A gamble for love
How students plan to continue or end their relationships after high school
Over 2,000 miles separate MVHS Alum ’22 Diya Bahl from her boyfriend, Priyansh Modi. Bahl, who attends Cal Poly SLO, has known Modi for over six years, but they started dating one and a half years ago. After going to winter formal as friends, Bahl and Modi started to hang out more and found a spark that has been present throughout their relationship. After three months of the first semester of college, Bahl recalls the moment she reunited with Modi, who currently attends the University of Illinois Urbana-Champaign.
“When I saw his face for the first time, I was like, ‘There’s no way you’re standing right in front of me right now,’” Bahl said. “It was just very surreal. I felt so happy in that moment [and] it’s something [that] I’m definitely never gonna forget.”
Bahl explains that despite long-distance being hard because she cannot see her boyfriend for long periods of time, “the hard part isn’t staying together.” Because both schools operate on different systems (Bahl on the quarter system and Modi on semesters), they do not often have the same breaks. Bahl finds that maintaining their relationship is not as hard as not being able to see him. The pair plan virtual date nights, in which they watch Netflix and frequently FaceTime each other to stay connected.
“We try to do whatever we can to stay engaged with one another without being able to see each other,” Bahl said. “I feel even more appreciative of him and it makes it more exciting when I do get to see him during breaks.”
Seniors Syd Stevens and Nerea Northrop, who have been dating since July 2021, have decided that they do not want to have a long-distance relationship when they get to college. Instead, they plan to break up before leaving.
“It’s gonna be hard because we both love each other,” Northrop said. “And we’re gonna continue to love each other. But we kind of decided that in order to preserve our relationship, the best thing to do would be to break up rather than to stay together.”
Stevens explains that neither of the two wants to transition to a long-distance relationship, because “both of our love languages are quality time and physical touch.” She explained that long-distance would “hurt a lot” because they would not be “able to see each other or hug each other..” They feel that being in college “will kind of be like being reborn.”

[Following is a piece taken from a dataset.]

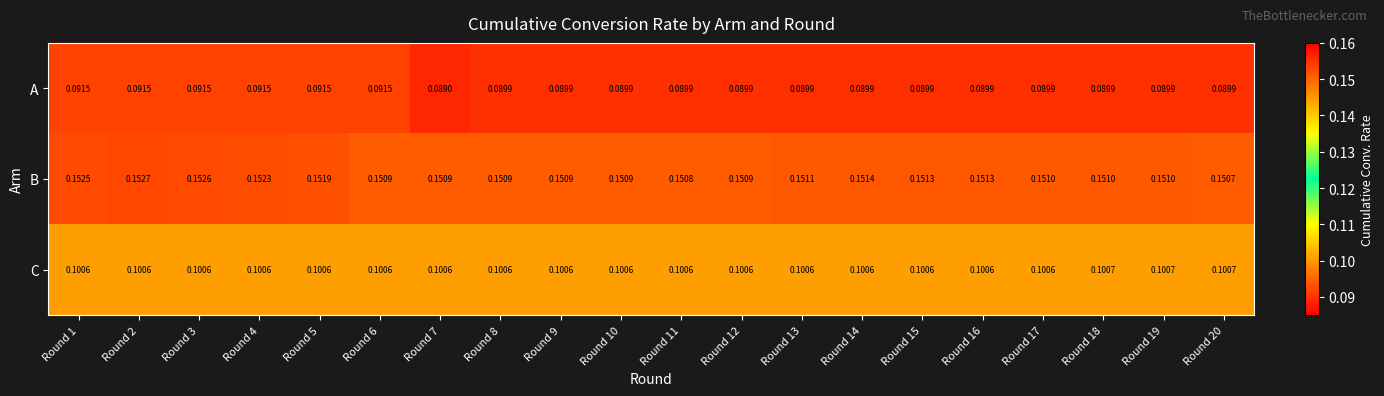

Which series has the largest total across all categories?

B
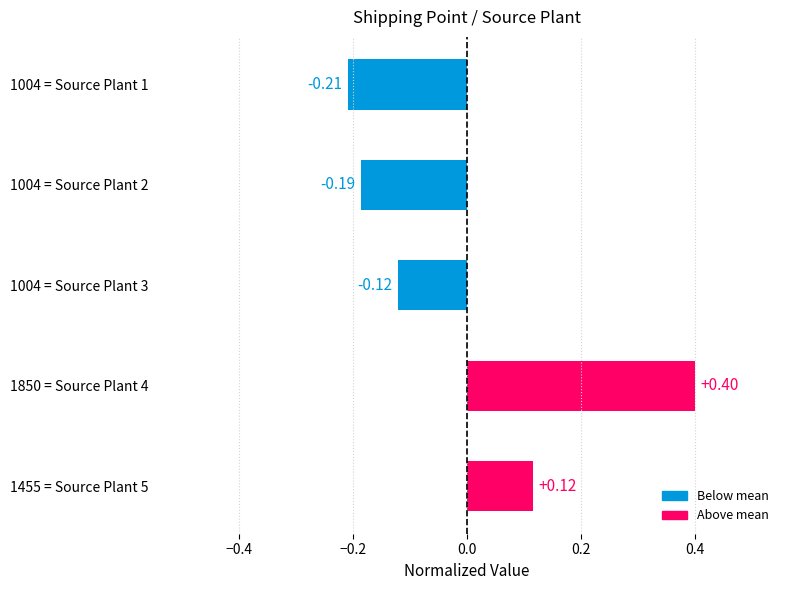

What is the difference between the maximum and minimum values?

0.6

“I had this friend who went to college with his girlfriend,” Stevens said. “And they ended up breaking up, and he had no friends. And I think that’s really scary to be in a place with no friends. So I want to be my own person and go into college an independent person. And that’s kind of exciting.”

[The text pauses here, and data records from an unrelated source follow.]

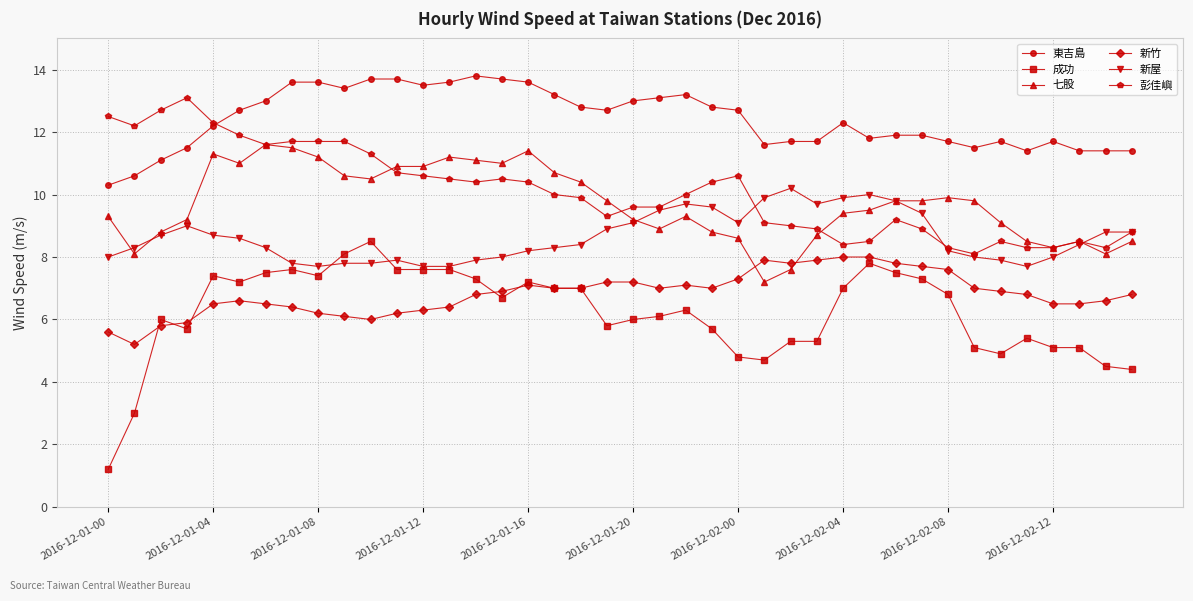

What are all the series names shown in the legend?

東吉島, 成功, 七股, 新竹, 新屋, 彭佳嶼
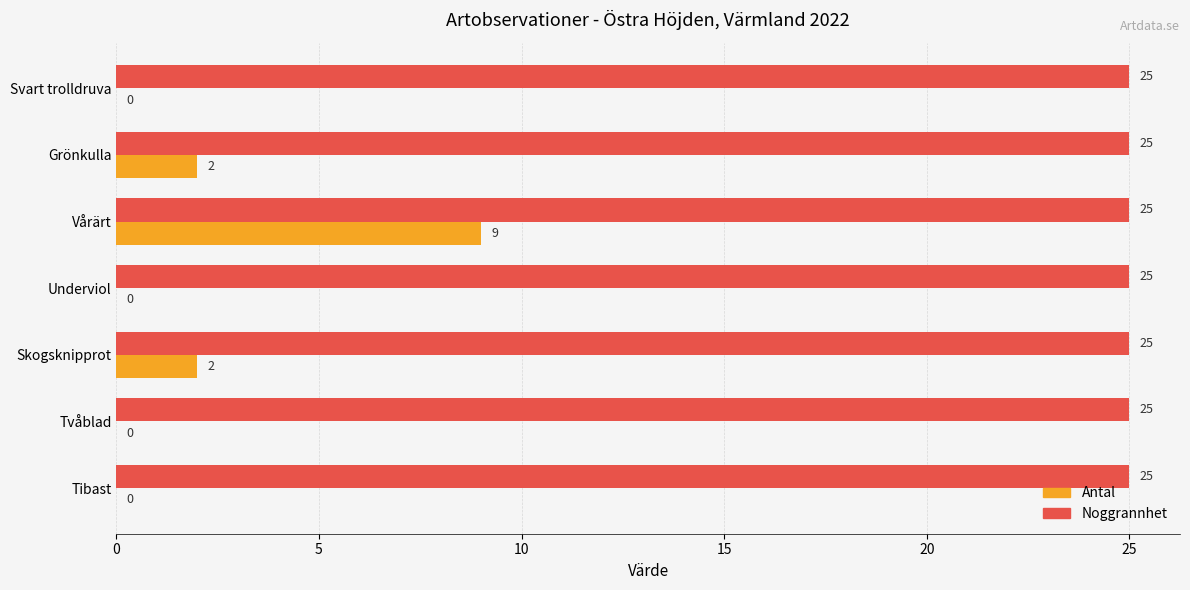

What is the sum of all Noggrannhet values?

175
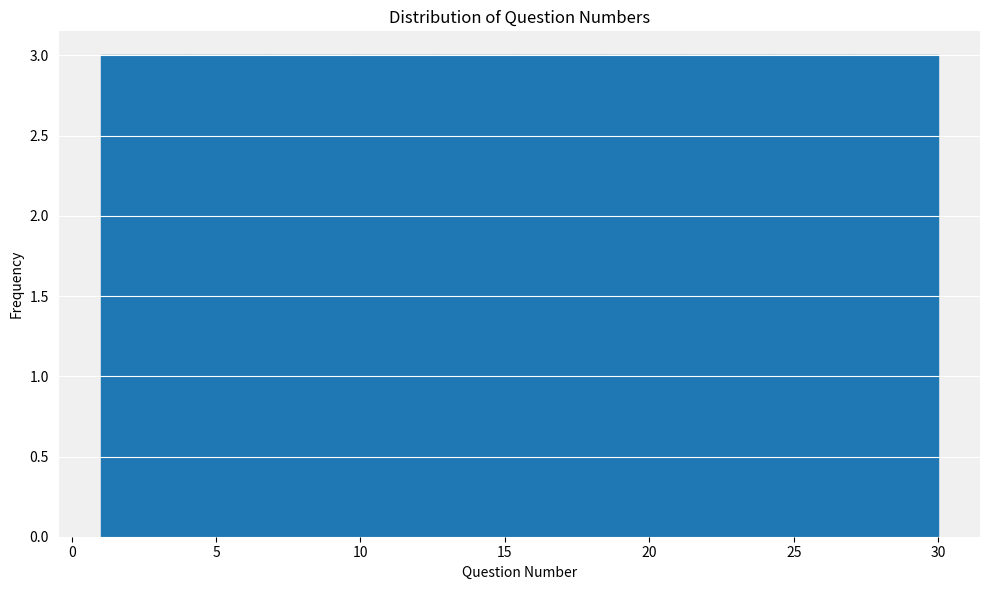

Reading left to right, list every bar in this chart as the range it spans on the x-axis followed by its height. Neither the bar edges nor the heights are printed on the chart, so give them approximately, as read against the axes.

1.0 to 3.9: 3
3.9 to 6.8: 3
6.8 to 9.7: 3
9.7 to 12.6: 3
12.6 to 15.5: 3
15.5 to 18.4: 3
18.4 to 21.3: 3
21.3 to 24.2: 3
24.2 to 27.1: 3
27.1 to 30.0: 3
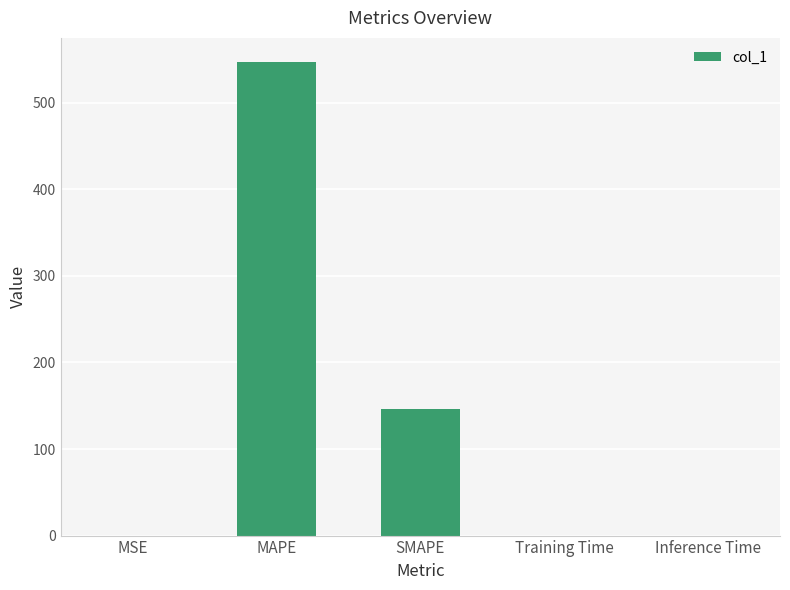

Where is the data nearest to the value 273?

SMAPE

On the other hand, Bahl believes that, although she was initially scared of her college life being impacted by her relationship, she has had no trouble making friends and meeting new people.

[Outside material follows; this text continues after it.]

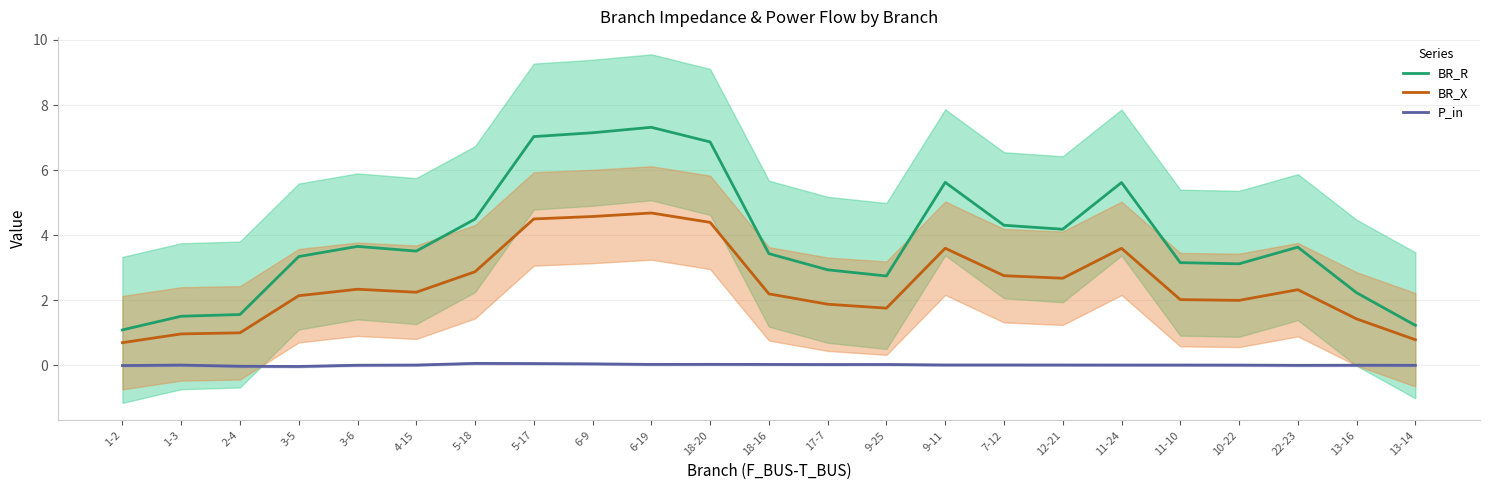

How many lines are shown in the chart?

3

“I feel like a lot of people think that you shouldn’t go into college with a relationship because then you don’t experience college enough,” Bahl said. “But I’ve gotten to meet so many amazing people. I’ve had so many cool experiences and memories that I’ve made while still being in a relationship.”
Ultimately, Northrop and Stevens both believe breaking up is the best decision. Stevens believes breaking up is in both of their interests “as girlfriends and as friends,” and while they still want to talk to Northrop as a friend, breaking up would be the best way to preserve their positive relationship. Northrop agrees, also explaining that she hopes to get back together after college.
“If we were doing long-distance, we would feel like we weren’t getting what we needed from it,” Northrop said. “And it sucks so bad because we love each other so much, and it’s going to kill me [to break up]. I’m just hoping that since we love each other, it’ll continue at some point after college. But we really don’t know what’s going to happen, but even if we don’t [get back together] I always want to have a relationship with her and I always want to be best friends.”